──────── Text passage ────────

# Gibson GA-5



## gf7duster (Jan 29, 2009)

Anyone know anything about these amps.I recently acquired it and like all vintage equipment its not easy finding any info on them.
I think it's a 64


----------



## Latole (Aug 11, 2020)

Very nice little amp. It'is a GA-5 Skylark

I have a1966 Epiphone EA-50 T made by gGbson



1967 Gibson GA-5 Skylark – Cosmic Ampworks



Is it this one ? Or scroll down to see many GA 5 .






Gibson Garage - Amps







www.0rigami.com








*GA-5T* Skylark (White Panel)​​5W 1x10" Guitar Combo with Tremolo
Speakers: 1x10" Gibson Ultrasonic
Inputs: 2
Channels: 1
Volume Controls: 1
Tone Controls on Each Channel: Bass, treble
Tremolo: Yes
Reverb: No
Tubes: 4 (1x6EU7 (pre amp), 1x6C4 (phase inverter), 2x6BQ5 (in a push-pull power amp design)) (other sources mention two 6AQ7 in the power amp, or a 5004 instead of the 6C4)
Diodes: 2
Extension Speaker Jack: No
Monitor Jack: No
Watts Output: 4.5
Shipping Totals: 1965: 3669, 1966: 1528, 1967: 1009
Harmony Central Review GA-5T Combo
Harmony Central Review Skylark T (GA-5T?)

────────

Reproduce the part of the Gibson GA-5 thread starting with "Very nice little" and going on through "many GA 5 .".

──────── Recorded data ────────

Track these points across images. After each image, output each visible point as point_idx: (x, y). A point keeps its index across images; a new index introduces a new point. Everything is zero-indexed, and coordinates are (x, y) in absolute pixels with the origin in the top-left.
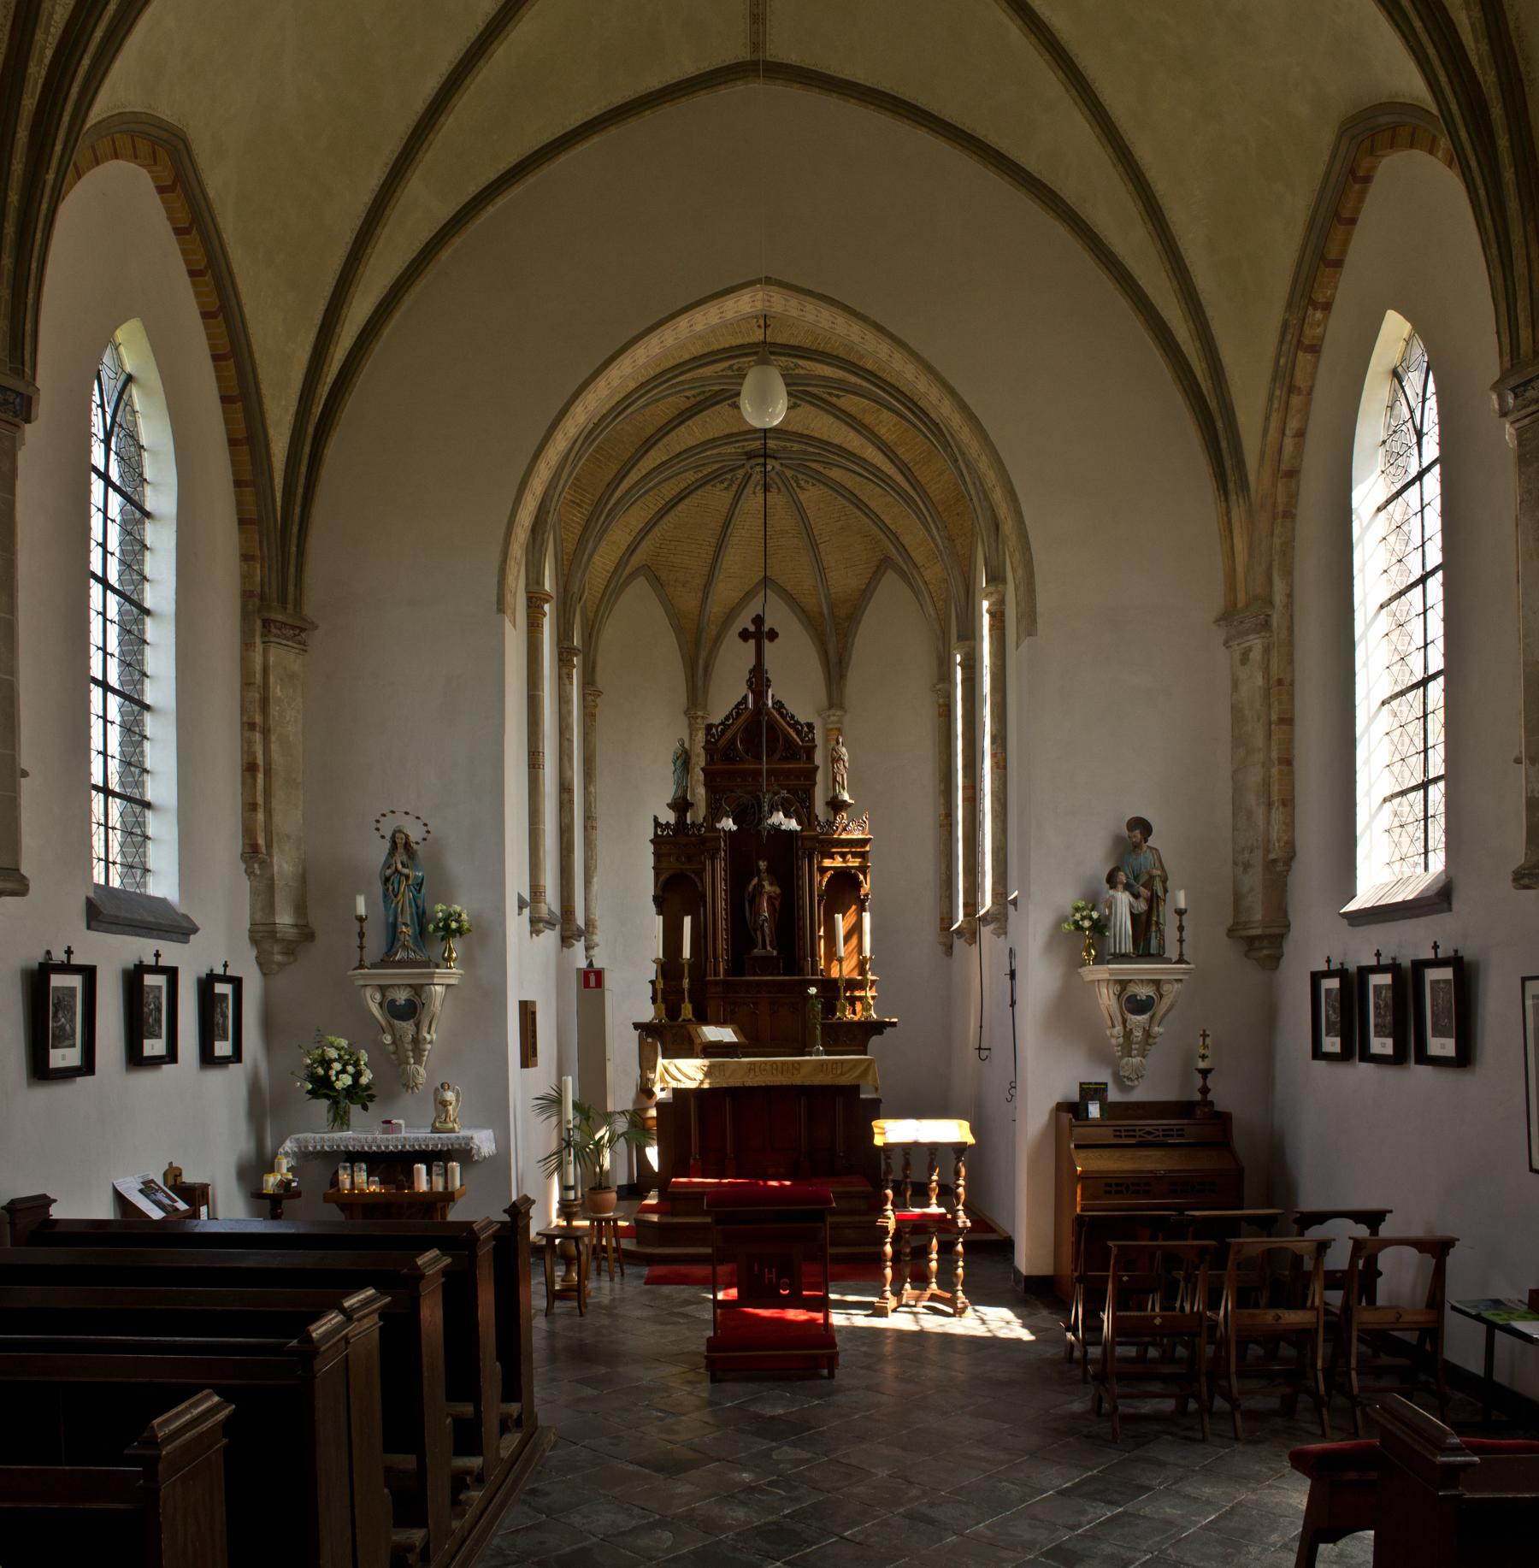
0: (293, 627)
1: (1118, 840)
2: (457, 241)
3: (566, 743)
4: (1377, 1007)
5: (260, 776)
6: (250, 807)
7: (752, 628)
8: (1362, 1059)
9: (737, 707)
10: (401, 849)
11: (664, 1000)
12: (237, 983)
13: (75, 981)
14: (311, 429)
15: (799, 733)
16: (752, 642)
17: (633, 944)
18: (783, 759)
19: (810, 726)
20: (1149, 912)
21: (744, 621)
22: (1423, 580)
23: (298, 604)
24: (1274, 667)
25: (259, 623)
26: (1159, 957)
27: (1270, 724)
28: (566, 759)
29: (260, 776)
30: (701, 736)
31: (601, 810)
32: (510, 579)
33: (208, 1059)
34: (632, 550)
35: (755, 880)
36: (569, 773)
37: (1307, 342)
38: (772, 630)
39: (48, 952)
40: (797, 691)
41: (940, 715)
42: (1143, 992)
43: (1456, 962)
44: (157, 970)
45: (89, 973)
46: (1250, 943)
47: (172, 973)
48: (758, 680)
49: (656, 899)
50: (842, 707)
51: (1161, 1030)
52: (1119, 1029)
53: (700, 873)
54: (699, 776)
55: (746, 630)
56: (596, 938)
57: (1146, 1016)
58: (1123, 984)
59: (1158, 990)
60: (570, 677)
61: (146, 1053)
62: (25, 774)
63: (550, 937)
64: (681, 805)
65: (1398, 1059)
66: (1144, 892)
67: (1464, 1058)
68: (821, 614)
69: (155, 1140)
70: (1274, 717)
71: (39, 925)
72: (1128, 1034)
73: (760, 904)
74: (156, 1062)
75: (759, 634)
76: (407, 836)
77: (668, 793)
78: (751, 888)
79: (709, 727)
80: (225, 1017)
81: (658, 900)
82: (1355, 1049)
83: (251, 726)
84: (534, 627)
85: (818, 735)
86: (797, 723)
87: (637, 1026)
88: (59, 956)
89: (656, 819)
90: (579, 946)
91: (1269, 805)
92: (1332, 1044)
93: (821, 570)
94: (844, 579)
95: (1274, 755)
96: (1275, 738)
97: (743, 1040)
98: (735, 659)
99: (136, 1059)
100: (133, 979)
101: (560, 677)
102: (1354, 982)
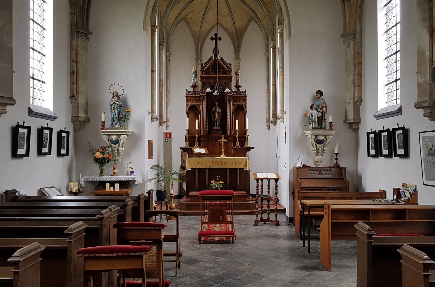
0: (85, 34)
1: (314, 97)
3: (161, 68)
4: (384, 142)
5: (75, 75)
6: (72, 84)
7: (214, 37)
8: (381, 156)
9: (210, 59)
10: (115, 97)
11: (188, 141)
12: (68, 133)
13: (25, 130)
15: (227, 66)
16: (214, 41)
17: (180, 124)
18: (222, 74)
19: (230, 64)
21: (212, 35)
22: (396, 25)
24: (357, 49)
25: (76, 32)
26: (325, 128)
27: (355, 64)
29: (75, 75)
30: (200, 67)
32: (147, 21)
33: (59, 154)
34: (180, 14)
35: (214, 108)
38: (220, 37)
39: (18, 122)
40: (227, 54)
42: (321, 138)
43: (403, 128)
44: (47, 128)
45: (29, 128)
46: (351, 125)
47: (51, 130)
48: (216, 51)
50: (239, 59)
51: (327, 149)
52: (315, 148)
53: (199, 105)
54: (199, 78)
55: (212, 37)
57: (322, 145)
58: (316, 136)
59: (325, 138)
61: (43, 152)
62: (14, 72)
63: (157, 123)
65: (389, 156)
66: (320, 111)
67: (406, 155)
68: (233, 33)
69: (45, 177)
70: (356, 62)
71: (15, 115)
73: (216, 115)
74: (45, 154)
75: (216, 38)
76: (117, 93)
77: (192, 83)
78: (213, 110)
79: (202, 64)
80: (64, 143)
81: (188, 113)
82: (379, 154)
83: (73, 61)
85: (233, 67)
86: (227, 63)
87: (181, 148)
88: (21, 123)
90: (164, 126)
91: (355, 86)
92: (373, 152)
93: (234, 23)
94: (240, 24)
95: (356, 73)
96: (357, 68)
97: (207, 152)
98: (209, 46)
99: (40, 153)
100: (40, 131)
101: (160, 49)
102: (377, 135)
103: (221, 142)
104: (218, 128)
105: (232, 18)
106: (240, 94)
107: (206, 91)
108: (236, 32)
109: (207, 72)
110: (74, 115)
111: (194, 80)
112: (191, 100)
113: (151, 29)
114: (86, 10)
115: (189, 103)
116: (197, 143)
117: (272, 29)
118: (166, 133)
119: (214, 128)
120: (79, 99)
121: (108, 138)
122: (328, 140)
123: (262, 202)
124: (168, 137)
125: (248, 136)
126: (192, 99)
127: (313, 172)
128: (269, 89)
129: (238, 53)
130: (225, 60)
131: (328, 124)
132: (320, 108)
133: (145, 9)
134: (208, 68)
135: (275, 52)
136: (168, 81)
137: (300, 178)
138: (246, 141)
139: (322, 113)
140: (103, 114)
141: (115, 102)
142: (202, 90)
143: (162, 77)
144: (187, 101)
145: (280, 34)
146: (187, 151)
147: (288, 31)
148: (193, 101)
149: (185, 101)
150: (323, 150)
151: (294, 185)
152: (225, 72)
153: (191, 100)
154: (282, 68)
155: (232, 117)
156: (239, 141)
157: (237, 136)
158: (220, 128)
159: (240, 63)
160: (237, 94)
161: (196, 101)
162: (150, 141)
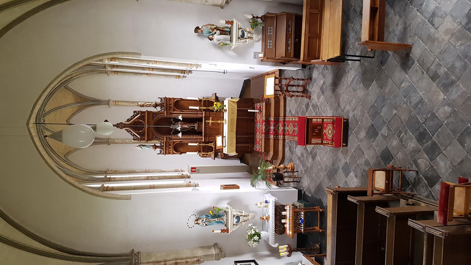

────────

Result of the task:
Very nice little amp. It'is a GA-5 Skylark

I have a1966 Epiphone EA-50 T made by gGbson



1967 Gibson GA-5 Skylark – Cosmic Ampworks



Is it this one ? Or scroll down to see many GA 5 .